Data for the task:
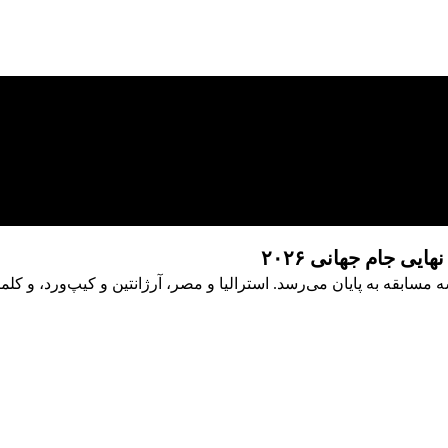
ی جام جهانی ۲۰۲۶
نهایی جام جهانی ۲۰۲۶ با برگزاری سه مسابقه به پایان می‌رسد. استرالیا و مصر، آرژانتین 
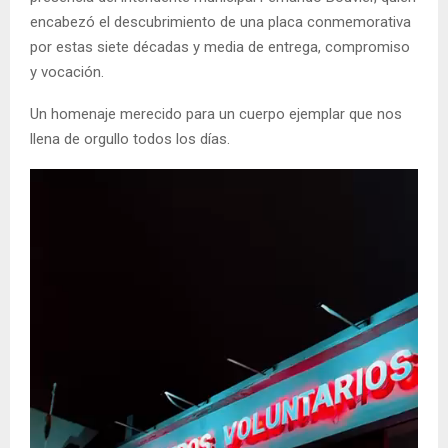
encabezó el descubrimiento de una placa conmemorativa
por estas siete décadas y media de entrega, compromiso
y vocación.
Un homenaje merecido para un cuerpo ejemplar que nos
llena de orgullo todos los días.
R
e
p
r
o
d
u
c
t
o
r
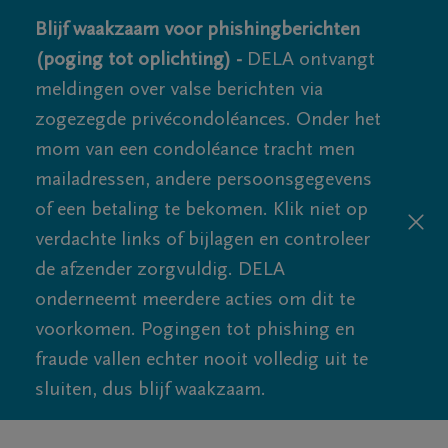
Blijf waakzaam voor phishingberichten
(poging tot oplichting) -
DELA ontvangt
meldingen over valse berichten via
zogezegde privécondoléances. Onder het
mom van een condoléance tracht men
mailadressen, andere persoonsgegevens
of een betaling te bekomen. Klik niet op
verdachte links of bijlagen en controleer
de afzender zorgvuldig. DELA
onderneemt meerdere acties om dit te
voorkomen. Pogingen tot phishing en
fraude vallen echter nooit volledig uit te
sluiten, dus blijf waakzaam.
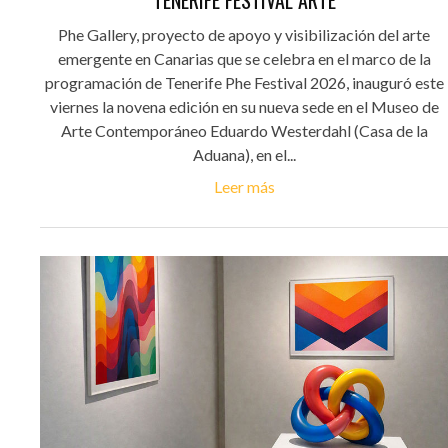
TENERIFE FESTIVAL ARTE
Phe Gallery, proyecto de apoyo y visibilización del arte
emergente en Canarias que se celebra en el marco de la
programación de Tenerife Phe Festival 2026, inauguró este
viernes la novena edición en su nueva sede en el Museo de
Arte Contemporáneo Eduardo Westerdahl (Casa de la
Aduana), en el...
Leer más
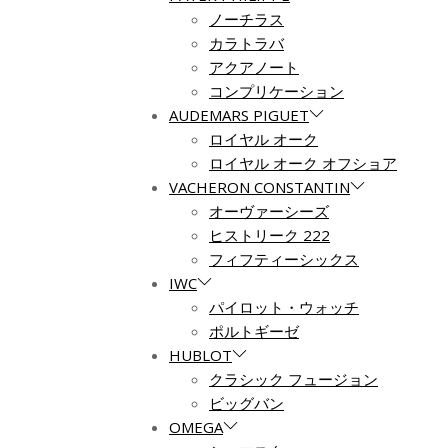
ノーチラス
カラトラバ
アクアノート
コンプリケーション
AUDEMARS PIGUET
ロイヤル オーク
ロイヤル オーク オフショア
VACHERON CONSTANTIN
オーヴァーシーズ
ヒストリーク 222
フィフティーシックス
IWC
パイロット・ウォッチ
ポルトギーゼ
HUBLOT
クラシック フュージョン
ビッグバン
OMEGA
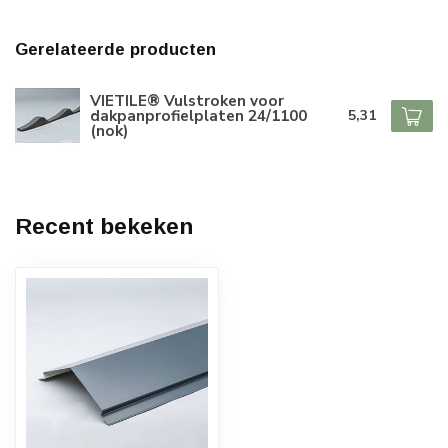
Gerelateerde producten
VIETILE® Vulstroken voor
dakpanprofielplaten 24/1100
5,31
(nok)
Recent bekeken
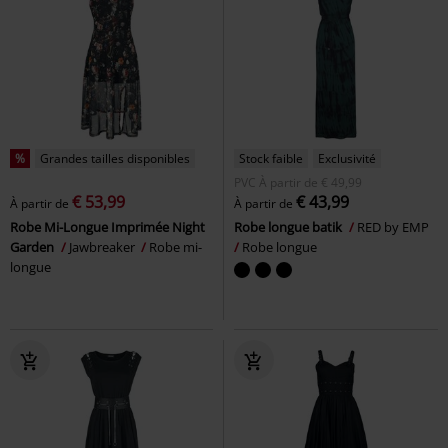
%
Grandes tailles disponibles
Stock faible
Exclusivité
PVC
À partir de
€ 49,99
€ 53,99
€ 43,99
À partir de
À partir de
Robe Mi-Longue Imprimée Night
Robe longue batik
RED by EMP
Garden
Jawbreaker
Robe mi-
Robe longue
longue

What you should do: Reproduce every line of text in the data above verbatim, from start to finish, and leave the picture markers out of your copy.

Solution for this problem:
ی جام جهانی ۲۰۲۶
نهایی جام جهانی ۲۰۲۶ با برگزاری سه مسابقه به پایان می‌رسد. استرالیا و مصر، آرژانتین 
encabezó el descubrimiento de una placa conmemorativa
por estas siete décadas y media de entrega, compromiso
y vocación.
Un homenaje merecido para un cuerpo ejemplar que nos
llena de orgullo todos los días.
R
e
p
r
o
d
u
c
t
o
r
Blijf waakzaam voor phishingberichten
(poging tot oplichting) -
DELA ontvangt
meldingen over valse berichten via
zogezegde privécondoléances. Onder het
mom van een condoléance tracht men
mailadressen, andere persoonsgegevens
of een betaling te bekomen. Klik niet op
verdachte links of bijlagen en controleer
de afzender zorgvuldig. DELA
onderneemt meerdere acties om dit te
voorkomen. Pogingen tot phishing en
fraude vallen echter nooit volledig uit te
sluiten, dus blijf waakzaam.
TENERIFE FESTIVAL ARTE
Phe Gallery, proyecto de apoyo y visibilización del arte
emergente en Canarias que se celebra en el marco de la
programación de Tenerife Phe Festival 2026, inauguró este
viernes la novena edición en su nueva sede en el Museo de
Arte Contemporáneo Eduardo Westerdahl (Casa de la
Aduana), en el...
Leer más
ノーチラス
カラトラバ
アクアノート
コンプリケーション
AUDEMARS PIGUET
ロイヤル オーク
ロイヤル オーク オフショア
VACHERON CONSTANTIN
オーヴァーシーズ
ヒストリーク 222
フィフティーシックス
IWC
パイロット・ウォッチ
ポルトギーゼ
HUBLOT
クラシック フュージョン
ビッグバン
OMEGA
Gerelateerde producten
VIETILE® Vulstroken voor
dakpanprofielplaten 24/1100
5,31
(nok)
Recent bekeken
%
Grandes tailles disponibles
Stock faible
Exclusivité
PVC
À partir de
€ 49,99
€ 53,99
€ 43,99
À partir de
À partir de
Robe Mi-Longue Imprimée Night
Robe longue batik
RED by EMP
Garden
Jawbreaker
Robe mi-
Robe longue
longue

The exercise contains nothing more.